Statt auf das Angebot zu reagieren, beschwert sich der Referatsleiter an höherer Stelle. Von dort erreicht die Beschwerde die Staatssekretärin im Justizministerium, Gabriele Hauser. Staatsanwalt Altenkamp erhält kurze Zeit darauf von seinem direkten Vorgesetzten, dem ehemaligen Leiter der Staatsanwaltschaft Bautzen, die Weisung, das Verfahren wegen geringer Schuld einzustellen – ohne Geldauflage. Außerdem müsse er mit einer Dienstaufsichtsbeschwerde des beschuldigten Referatsleiters rechnen, heißt es. Der Staatsanwalt kommt der Weisung von oben nach, ohne den leisesten Hauch von Widerstand an den Tag zu legen. Auch der Amtsrichter stimmt der Einstellung zu, wenn auch „angesichts der Sachlage nur mit äußersten Bedenken“.

„Er schrie mich an...“

Der Staatsanwalt schreibt vorher noch einen Brief, in dem er den Beschuldigten um eine abschließende Stellungnahme zu den Vorwürfen bittet. Tage später meldet sich sein Chef am Telefon. „Er schrie mich an, die Staatssekretärin habe sich schon wieder über mich beschwert, wie ich es wagen könne, den Beschuldigten direkt anzuschreiben. Ich schrie zurück (...), in was für einer Bananenrepublik wir eigentlich lebten, dass dies schon wieder eine Beschwerde von ganz oben wert wäre“, schildert Altenkamp das Gespräch laut den Akten.

Staatssekretärin Hauser räumt auf SZ-Anfrage ein, dass sie mit dem damaligen Leiter der Staatsanwaltschaft Bautzen in dieser Angelegenheit gesprochen habe. Als Motiv gibt sie an, ihr sei zugetragen worden, dass der Staatsanwalt die Ermittlungen nicht unvoreingenommen führe. Wer sie informiert hat, sagt sie nicht. Sie habe den Behördenleiter deshalb gebeten, „für ein ordnungsgemäßes Verfahren ohne Ansehen der Person Sorge zu tragen und zur Deeskalation beizutragen“. Sie habe ein zweites Mal angerufen, um sich zu vergewissern, dass der Behördenleiter sich der Sache angenommen habe. Den Fall und den Beschuldigten kenne sie nicht, sagt Hauser.

Kein Anfangsverdacht

Der Sprecher der Neuen Richtervereinigung, Rüdiger Söhnen, kritisiert das Vorgehen. „Egal, ob der Vorgang auf der Polizeiwache strafrechtlich relevant ist oder nicht, verwundert es, dass sich die Staatssekretärin zwei Mal einschaltet.“ Viele Bedienstete in der Justiz finden die Geschichte ebenso ungeheuerlich, sie macht deshalb schnell die Runde. Der damalige Ministerpräsident Georg Milbradt erfährt davon, ebenso der Buchautor Jürgen Roth („Der Deutschland-Clan“). Roth veröffentlicht am 5. Juni 2007 vage Andeutungen auf seiner Homepage. Ein Dresdner Staatsanwalt liest den Hinweis und prüft die Sache. Denn wenn die Justiz willkürlich Ermittlungen einstellt, machen sich die Beteiligten – sowohl der Ermittler als auch seine Vorgesetzten – unter Umständen strafbar. Die Staatsanwaltschaft kommt jedoch im November 2007 zu dem Schluss, dass „kein Anfangsverdacht einer Straftat festgestellt werden konnte“.

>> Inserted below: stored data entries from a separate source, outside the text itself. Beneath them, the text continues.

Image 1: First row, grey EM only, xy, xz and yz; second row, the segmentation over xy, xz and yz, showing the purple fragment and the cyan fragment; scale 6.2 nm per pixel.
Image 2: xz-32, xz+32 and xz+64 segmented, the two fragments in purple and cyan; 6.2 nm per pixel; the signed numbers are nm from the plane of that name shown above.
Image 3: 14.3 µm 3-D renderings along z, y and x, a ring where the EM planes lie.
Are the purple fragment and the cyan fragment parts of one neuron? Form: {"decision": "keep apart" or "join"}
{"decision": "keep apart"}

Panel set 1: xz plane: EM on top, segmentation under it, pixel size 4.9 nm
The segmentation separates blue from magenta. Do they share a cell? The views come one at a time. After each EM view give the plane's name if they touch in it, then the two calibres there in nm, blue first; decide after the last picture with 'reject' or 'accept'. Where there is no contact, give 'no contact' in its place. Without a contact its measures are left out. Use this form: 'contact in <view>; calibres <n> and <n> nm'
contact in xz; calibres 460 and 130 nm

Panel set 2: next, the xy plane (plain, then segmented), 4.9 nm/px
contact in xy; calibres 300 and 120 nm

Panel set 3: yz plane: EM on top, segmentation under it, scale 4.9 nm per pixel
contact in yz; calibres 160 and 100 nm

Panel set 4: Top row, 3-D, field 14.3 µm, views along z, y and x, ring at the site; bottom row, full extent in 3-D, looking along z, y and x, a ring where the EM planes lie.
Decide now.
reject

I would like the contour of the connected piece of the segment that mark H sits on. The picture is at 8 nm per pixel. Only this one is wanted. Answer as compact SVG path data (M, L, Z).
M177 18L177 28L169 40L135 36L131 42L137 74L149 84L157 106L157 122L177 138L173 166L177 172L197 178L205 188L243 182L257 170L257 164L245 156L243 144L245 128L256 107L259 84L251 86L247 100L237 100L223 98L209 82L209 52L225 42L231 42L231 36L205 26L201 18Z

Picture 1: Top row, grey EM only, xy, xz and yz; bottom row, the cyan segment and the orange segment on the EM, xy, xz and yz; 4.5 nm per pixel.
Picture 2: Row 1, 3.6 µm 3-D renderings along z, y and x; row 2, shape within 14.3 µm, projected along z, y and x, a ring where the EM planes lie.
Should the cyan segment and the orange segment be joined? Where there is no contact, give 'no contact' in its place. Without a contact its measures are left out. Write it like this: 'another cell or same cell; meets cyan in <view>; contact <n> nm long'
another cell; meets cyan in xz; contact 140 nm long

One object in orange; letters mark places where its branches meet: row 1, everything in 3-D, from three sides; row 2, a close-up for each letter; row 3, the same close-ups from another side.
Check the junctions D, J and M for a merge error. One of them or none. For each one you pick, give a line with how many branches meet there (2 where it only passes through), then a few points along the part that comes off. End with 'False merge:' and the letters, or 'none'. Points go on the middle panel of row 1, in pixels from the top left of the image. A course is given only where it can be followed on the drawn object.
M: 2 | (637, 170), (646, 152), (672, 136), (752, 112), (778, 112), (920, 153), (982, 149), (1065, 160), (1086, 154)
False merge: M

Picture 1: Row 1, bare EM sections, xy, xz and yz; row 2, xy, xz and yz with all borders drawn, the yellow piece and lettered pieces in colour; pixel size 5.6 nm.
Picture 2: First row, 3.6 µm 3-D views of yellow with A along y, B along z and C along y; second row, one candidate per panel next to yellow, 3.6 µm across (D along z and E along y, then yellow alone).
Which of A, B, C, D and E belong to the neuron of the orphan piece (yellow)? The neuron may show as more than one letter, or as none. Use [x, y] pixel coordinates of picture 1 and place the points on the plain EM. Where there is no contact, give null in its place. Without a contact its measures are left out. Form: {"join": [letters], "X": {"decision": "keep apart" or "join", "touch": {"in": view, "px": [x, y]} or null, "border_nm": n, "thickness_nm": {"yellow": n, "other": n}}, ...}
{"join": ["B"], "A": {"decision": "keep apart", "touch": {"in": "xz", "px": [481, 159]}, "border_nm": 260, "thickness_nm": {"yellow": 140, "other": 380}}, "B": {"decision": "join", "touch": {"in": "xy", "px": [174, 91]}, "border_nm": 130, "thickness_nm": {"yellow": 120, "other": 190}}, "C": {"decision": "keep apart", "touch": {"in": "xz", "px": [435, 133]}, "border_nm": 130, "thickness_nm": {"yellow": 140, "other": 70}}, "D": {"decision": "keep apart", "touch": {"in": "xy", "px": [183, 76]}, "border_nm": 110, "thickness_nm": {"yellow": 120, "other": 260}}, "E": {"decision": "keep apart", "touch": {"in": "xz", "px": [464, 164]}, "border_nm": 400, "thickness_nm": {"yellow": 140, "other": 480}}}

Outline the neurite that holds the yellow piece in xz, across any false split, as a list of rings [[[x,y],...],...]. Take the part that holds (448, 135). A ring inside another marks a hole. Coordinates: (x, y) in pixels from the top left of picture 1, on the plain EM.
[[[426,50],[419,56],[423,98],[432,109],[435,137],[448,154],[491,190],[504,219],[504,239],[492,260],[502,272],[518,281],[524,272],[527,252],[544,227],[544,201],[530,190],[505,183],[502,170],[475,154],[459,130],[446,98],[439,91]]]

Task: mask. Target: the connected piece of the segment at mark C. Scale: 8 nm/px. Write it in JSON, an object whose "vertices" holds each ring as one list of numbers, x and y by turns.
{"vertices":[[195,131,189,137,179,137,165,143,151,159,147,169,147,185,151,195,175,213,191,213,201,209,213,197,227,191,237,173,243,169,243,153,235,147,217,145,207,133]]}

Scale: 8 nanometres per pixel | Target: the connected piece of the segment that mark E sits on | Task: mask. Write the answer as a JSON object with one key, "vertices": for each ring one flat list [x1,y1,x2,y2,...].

Für Staatsanwalt Altenkamp ist die Geschichte damit noch nicht zu Ende. Nach Angaben aus Justizkreisen wird kurz darauf bei ihm eine Innenrevision angeordnet. Die Prüfer meinen, Altenkamp stelle zu viele Verfahren ein, er greife nicht hart genug durch. Die Vorgesetzten könnten ihn von jetzt an intensiv kontrollieren. Stattdessen greifen sie zur Brechstange: Offizielle Ermittlungen sollen belegen, dass er Rechtsbeugung begangen hat. Das Verfahren läuft viele Monate und wird ergebnislos eingestellt.